«Dime con quién andas y te diré quién eres», reza el viejo adagio popular. Y si aplicamos este sabio refrán a la actual coyuntura política española, la radiografía que obtenemos es, cuanto menos, desconcertante. Parece que en el diseño de nuestra España constitucional, por aquello de «para todos los gustos», hemos acabado por meter en el mismo saco peras con manzanas, y lo que es más preocupante, hemos dado carta blanca a quienes, con disimulo o sin él, buscan vaciar el cesto de la unidad nacional, gracias a una singular Ley Electoral.
No es cosa baladí, ni un lamento de «viejos rockeros» de la política. La alarma que hoy quiero lanzar, desde la tribuna de Iniciativa 2028 y con el rigor que siempre ha caracterizado mi quehacer intelectual, es un diagnóstico claro: algo falla en la arquitectura constitucional que nos hemos dado, y su epicentro se halla en nuestra Ley Orgánica del Régimen Electoral General. Una ley, por cierto, que ha tenido reformas de calado, como la del año 2022 sobre -entre otras cosas- el ejercicio del voto de los españoles que viven en el extranjero.
Nuestra Constitución, esa que Don Juan Carlos I sancionó con la esperanza de «establecer la justicia, la libertad y la seguridad y promover el bien de cuantos la integran» , define a España como un «Estado social y democrático de Derecho», fundamentado en la «indisoluble unidad de la Nación española». Unos principios tan claros como el agua. Sin embargo, la realidad política actual parece contradecir estos pilares fundamentales con una contundencia que duele.
Observamos atónitos cómo una alianza de gobierno se sostiene sobre el «sí» de fuerzas políticas cuyo programa no solo no defiende la unidad de España, sino que la dinamita abiertamente. Hablamos de partidos como Junts per Catalunya, Esquerra Republicana o Bildu, cuyas hojas de ruta no ocultan su objetivo de secesión. Es decir, parafraseando otro dicho, «unos por otros, la casa sin barrer»… o, en este caso, desbaratada.
Y aquí es donde la Ley Electoral se convierte en el «talón de Aquiles» de nuestra democracia.
¿Cómo es posible que en unas elecciones generales, que eligen a los representantes de la soberanía nacional en las Cortes Generales para toda España, el voto de aquellos que solo se presentan en una porción de ese territorio, y con la intención declarada de fragmentarlo, sea decisivo para la conformación del gobierno de la nación en su conjunto? Es como si el sastre se empeñara en coser un traje a medida para toda la familia utilizando únicamente el patrón del primo más pequeño y, además, con la condición de que este primo se lleve un trozo de tela para hacer su propia servilleta.

> _TAREA DEL EJERCICIO A_: Según el artículo sobre la Ley Electoral, ¿qué asunto abordó, entre otras cosas, la reforma del año 2022?
> _TAREA DEL EJERCICIO B_: Prosigue el artículo sobre la Ley Electoral a partir de su última oración.

> _DATOS EXTRAÍDOS_:
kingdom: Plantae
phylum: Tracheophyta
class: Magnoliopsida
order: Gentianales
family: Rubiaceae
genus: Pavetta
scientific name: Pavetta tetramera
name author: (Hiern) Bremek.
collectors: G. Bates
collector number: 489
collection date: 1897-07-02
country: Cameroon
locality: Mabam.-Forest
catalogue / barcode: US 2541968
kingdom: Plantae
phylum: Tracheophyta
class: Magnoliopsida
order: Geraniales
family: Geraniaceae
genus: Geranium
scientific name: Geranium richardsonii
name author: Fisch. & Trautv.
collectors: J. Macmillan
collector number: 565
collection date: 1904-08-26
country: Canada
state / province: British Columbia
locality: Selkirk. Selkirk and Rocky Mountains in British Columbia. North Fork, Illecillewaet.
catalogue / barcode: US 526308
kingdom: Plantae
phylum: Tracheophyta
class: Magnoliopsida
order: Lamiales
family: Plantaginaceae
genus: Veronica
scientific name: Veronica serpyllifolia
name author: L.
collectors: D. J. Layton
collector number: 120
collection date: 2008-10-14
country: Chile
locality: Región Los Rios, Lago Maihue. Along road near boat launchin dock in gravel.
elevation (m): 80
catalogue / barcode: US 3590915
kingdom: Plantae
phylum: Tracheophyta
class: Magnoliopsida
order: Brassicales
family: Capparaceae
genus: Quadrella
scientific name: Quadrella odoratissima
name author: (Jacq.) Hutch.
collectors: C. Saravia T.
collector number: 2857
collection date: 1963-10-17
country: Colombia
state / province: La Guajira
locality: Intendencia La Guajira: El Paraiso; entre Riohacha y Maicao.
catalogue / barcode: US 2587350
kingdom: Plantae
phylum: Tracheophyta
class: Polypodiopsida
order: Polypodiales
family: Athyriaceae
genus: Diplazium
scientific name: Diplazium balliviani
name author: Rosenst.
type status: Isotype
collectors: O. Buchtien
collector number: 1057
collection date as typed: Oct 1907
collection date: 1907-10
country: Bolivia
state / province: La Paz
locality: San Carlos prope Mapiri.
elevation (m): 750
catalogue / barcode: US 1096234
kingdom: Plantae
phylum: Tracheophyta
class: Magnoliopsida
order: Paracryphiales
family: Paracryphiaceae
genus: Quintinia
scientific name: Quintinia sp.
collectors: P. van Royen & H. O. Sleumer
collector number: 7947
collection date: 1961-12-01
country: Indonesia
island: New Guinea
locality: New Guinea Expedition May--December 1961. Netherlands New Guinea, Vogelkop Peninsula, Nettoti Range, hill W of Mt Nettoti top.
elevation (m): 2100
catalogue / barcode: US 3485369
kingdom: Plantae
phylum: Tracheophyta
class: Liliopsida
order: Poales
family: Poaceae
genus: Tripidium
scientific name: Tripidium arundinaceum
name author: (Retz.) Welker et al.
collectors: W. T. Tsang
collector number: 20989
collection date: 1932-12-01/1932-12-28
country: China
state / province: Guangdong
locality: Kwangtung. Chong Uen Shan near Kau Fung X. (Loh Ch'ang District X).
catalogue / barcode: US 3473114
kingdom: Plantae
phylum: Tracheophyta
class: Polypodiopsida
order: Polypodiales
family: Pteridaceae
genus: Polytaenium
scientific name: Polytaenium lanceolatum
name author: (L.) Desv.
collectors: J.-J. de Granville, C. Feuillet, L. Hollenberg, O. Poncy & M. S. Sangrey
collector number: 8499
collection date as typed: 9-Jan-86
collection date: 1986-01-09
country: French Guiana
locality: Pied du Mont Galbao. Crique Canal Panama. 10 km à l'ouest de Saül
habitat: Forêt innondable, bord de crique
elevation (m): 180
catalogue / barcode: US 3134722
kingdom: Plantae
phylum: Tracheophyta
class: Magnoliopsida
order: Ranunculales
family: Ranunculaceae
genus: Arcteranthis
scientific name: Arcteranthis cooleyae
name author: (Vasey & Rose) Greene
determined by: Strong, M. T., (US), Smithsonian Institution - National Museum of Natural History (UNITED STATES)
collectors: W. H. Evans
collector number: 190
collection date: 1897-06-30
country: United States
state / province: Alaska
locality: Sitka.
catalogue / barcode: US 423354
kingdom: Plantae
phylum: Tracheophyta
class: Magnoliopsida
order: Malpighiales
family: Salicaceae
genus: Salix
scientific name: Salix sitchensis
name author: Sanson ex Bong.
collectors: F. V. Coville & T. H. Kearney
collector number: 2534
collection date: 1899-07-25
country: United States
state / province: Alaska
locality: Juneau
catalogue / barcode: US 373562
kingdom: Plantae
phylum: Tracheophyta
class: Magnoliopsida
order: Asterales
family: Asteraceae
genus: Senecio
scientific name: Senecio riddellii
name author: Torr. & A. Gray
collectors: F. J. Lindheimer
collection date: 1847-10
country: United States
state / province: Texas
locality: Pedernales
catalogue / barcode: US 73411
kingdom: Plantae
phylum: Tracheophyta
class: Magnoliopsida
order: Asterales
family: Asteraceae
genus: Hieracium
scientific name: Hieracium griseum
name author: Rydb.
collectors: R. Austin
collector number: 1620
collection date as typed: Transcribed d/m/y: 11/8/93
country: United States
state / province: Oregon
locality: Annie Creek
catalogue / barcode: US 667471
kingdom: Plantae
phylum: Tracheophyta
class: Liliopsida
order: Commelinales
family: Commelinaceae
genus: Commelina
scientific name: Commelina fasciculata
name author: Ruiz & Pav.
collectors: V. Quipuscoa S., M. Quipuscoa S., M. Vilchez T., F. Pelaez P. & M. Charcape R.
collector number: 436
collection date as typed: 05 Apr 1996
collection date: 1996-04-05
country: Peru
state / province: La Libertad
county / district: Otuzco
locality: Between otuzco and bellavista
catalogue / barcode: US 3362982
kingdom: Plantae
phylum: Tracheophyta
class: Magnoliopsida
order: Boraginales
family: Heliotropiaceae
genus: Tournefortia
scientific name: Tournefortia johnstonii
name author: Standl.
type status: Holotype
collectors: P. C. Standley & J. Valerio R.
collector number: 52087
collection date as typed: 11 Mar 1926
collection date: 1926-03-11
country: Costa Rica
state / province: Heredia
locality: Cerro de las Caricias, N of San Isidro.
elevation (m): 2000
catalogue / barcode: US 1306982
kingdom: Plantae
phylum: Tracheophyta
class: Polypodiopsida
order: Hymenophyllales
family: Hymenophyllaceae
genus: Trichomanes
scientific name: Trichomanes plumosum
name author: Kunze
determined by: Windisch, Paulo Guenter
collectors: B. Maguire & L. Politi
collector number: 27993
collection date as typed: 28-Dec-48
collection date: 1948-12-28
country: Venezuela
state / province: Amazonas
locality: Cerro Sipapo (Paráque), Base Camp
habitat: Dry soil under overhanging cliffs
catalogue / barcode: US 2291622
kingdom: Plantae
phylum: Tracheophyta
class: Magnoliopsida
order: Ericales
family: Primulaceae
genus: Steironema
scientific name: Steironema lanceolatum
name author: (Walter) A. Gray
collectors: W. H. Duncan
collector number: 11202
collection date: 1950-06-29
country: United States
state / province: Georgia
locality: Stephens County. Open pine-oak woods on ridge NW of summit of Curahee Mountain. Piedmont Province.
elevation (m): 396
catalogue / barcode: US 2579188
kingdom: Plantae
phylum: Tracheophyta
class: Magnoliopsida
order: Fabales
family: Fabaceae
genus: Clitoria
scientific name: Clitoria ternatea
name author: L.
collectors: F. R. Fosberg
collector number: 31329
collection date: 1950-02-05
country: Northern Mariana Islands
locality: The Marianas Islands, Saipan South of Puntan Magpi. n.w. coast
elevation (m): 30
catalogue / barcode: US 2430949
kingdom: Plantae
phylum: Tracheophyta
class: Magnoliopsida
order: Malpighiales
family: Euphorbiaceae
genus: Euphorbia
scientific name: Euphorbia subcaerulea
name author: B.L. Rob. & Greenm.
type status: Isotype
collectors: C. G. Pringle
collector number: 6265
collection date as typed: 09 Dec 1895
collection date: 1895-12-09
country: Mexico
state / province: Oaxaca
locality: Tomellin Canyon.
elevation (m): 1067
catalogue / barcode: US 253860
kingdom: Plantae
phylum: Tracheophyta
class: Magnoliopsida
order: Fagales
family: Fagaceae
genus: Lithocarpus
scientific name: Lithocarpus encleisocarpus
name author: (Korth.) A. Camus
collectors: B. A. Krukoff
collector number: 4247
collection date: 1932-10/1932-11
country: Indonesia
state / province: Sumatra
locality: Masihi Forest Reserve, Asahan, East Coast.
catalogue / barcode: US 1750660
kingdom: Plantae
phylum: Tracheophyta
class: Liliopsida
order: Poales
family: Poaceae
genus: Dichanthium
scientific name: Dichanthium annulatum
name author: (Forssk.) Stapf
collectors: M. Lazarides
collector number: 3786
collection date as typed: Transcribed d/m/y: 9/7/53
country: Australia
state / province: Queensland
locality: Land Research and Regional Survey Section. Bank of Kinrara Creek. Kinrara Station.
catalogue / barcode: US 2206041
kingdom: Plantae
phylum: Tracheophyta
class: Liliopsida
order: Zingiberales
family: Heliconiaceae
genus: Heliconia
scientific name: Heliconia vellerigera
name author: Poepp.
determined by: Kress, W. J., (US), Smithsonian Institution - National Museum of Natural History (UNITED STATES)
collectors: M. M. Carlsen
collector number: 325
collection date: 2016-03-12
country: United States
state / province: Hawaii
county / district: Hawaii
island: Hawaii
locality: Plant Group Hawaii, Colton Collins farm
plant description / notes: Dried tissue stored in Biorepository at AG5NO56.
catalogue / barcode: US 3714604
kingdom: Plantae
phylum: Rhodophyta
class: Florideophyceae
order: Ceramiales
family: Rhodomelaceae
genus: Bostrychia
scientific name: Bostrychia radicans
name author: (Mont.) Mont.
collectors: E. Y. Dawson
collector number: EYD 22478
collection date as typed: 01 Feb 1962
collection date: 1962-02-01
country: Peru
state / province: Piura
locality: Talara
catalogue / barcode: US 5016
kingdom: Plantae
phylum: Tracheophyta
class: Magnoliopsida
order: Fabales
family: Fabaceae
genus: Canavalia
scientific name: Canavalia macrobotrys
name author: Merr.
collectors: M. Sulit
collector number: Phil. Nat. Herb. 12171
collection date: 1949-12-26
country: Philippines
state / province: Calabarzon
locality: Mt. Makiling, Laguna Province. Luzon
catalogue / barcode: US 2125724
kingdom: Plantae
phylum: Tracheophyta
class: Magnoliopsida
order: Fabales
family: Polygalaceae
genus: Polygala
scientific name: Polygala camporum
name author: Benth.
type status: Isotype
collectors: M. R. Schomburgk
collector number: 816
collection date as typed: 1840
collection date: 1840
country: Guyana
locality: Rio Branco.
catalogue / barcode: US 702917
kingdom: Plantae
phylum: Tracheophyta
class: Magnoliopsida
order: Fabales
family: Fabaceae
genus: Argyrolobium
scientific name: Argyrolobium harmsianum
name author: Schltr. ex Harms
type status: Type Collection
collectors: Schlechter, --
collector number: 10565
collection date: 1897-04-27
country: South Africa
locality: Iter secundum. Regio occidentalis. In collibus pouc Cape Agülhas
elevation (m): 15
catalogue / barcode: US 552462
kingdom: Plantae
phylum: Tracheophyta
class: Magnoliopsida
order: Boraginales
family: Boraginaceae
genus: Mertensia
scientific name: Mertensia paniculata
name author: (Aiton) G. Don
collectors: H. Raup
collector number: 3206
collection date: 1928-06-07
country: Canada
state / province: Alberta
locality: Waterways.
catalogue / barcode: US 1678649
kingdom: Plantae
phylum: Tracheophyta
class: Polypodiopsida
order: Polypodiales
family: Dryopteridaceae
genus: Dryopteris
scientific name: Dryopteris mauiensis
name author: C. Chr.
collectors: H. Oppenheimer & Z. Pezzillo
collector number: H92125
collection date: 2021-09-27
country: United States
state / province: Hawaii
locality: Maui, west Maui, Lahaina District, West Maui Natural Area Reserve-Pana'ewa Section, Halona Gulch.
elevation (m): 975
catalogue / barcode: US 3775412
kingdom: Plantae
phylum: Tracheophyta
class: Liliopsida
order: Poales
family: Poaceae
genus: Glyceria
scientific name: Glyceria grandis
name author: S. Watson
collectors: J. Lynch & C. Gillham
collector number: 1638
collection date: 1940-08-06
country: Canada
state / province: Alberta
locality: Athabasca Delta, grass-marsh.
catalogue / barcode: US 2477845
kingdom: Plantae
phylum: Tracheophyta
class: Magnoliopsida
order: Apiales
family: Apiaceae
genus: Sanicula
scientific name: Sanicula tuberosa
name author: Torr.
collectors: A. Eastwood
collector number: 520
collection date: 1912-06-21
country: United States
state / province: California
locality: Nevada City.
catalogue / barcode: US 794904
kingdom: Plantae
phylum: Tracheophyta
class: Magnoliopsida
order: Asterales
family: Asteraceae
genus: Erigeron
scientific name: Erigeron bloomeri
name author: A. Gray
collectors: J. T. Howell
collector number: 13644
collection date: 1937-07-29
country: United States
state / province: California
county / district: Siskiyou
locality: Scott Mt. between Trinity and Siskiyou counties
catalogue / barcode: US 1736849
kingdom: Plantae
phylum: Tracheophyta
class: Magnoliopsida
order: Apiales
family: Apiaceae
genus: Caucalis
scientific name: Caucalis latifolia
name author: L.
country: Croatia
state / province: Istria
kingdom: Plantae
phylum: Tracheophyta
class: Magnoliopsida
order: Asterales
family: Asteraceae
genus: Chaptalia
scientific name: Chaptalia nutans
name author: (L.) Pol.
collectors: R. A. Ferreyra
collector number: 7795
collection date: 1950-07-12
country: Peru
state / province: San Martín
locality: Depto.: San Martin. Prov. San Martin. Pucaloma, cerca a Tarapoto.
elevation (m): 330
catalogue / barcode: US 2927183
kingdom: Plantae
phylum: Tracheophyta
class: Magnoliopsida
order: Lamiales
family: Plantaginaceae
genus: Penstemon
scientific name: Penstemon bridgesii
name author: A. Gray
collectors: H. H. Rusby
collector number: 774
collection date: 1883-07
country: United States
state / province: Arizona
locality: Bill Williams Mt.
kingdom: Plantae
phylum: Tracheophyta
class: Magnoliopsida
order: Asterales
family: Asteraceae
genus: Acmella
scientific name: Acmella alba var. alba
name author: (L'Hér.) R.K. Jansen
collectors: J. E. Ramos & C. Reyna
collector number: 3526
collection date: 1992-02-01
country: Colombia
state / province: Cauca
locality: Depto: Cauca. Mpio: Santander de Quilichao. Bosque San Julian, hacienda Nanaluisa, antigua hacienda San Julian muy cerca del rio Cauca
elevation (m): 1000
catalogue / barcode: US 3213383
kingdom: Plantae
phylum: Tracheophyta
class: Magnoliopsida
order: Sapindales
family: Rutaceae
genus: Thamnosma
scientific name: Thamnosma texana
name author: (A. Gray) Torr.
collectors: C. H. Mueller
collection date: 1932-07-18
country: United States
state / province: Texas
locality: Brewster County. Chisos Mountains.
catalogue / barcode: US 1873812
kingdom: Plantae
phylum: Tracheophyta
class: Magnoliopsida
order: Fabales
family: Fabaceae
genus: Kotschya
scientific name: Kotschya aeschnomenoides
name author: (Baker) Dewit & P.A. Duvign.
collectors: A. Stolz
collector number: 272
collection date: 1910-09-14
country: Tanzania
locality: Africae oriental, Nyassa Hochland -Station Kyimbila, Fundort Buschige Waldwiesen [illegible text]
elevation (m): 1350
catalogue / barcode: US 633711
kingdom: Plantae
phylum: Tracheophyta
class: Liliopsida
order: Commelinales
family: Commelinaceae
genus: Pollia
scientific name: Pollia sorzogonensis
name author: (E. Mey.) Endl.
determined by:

> _RESPUESTA CORRECTA A_: El ejercicio del voto de los españoles que viven en el extranjero.

> _RESPUESTA CORRECTA B_:
La gravedad del asunto radica en que la actual Ley Electoral, en su afán de asegurar una supuesta «representación proporcional» en cada circunscripción —que para el Congreso de los Diputados es la provincia —, distorsiona la voluntad general. Permite que partidos con una base territorial muy localizada y una agenda abiertamente secesionista obtengan una representación desproporcionada en el Congreso de los Diputados, convirtiéndose en «árbitros» de la gobernabilidad nacional. Son los mismos que, con una mano, pretenden separarse del Estado y, con la otra, sostienen al Gobierno de ese mismo Estado. Una esquizofrenia política que nos sale cara como nación.
El diagnóstico, pues, es claro: nuestra ley electoral, diseñada para garantizar la pluralidad política, está facilitando, paradójicamente, una alianza «contra natura» que pone en jaque la unidad de España. Permite que el voto de unos pocos, que juegan a la desunión, tenga un peso excesivo en la configuración de un gobierno para todos.
¿Y la solución? No se trata de reinventar la rueda ni de vulnerar el derecho al sufragio, que es pilar de nuestra democracia. La clave está en modificar aquellos aspectos de la Ley Orgánica del Régimen Electoral General que permiten esta perversión del sistema.
Propongo una revisión urgente que contemple, entre otras medidas, la modificación de la circunscripción electoral para las elecciones al Congreso de los Diputados. Deberíamos avanzar hacia una circunscripción única nacional, o al menos un sistema que minimice la sobrerrepresentación de los partidos regionalistas y nacionalistas. Esto garantizaría que los votos en todo el territorio nacional tengan un valor similar, evitando que el peso desproporcionado de unas pocas provincias decida el destino de todos.
Además, sería crucial revisar el umbral mínimo de votos para obtener representación parlamentaria. Un porcentaje más elevado a nivel nacional, que refleje un verdadero apoyo popular, desincentivaría la atomización de partidos con agendas cortoplacistas y localistas, y obligaría a buscar consensos más amplios, en beneficio de la estabilidad y la unidad.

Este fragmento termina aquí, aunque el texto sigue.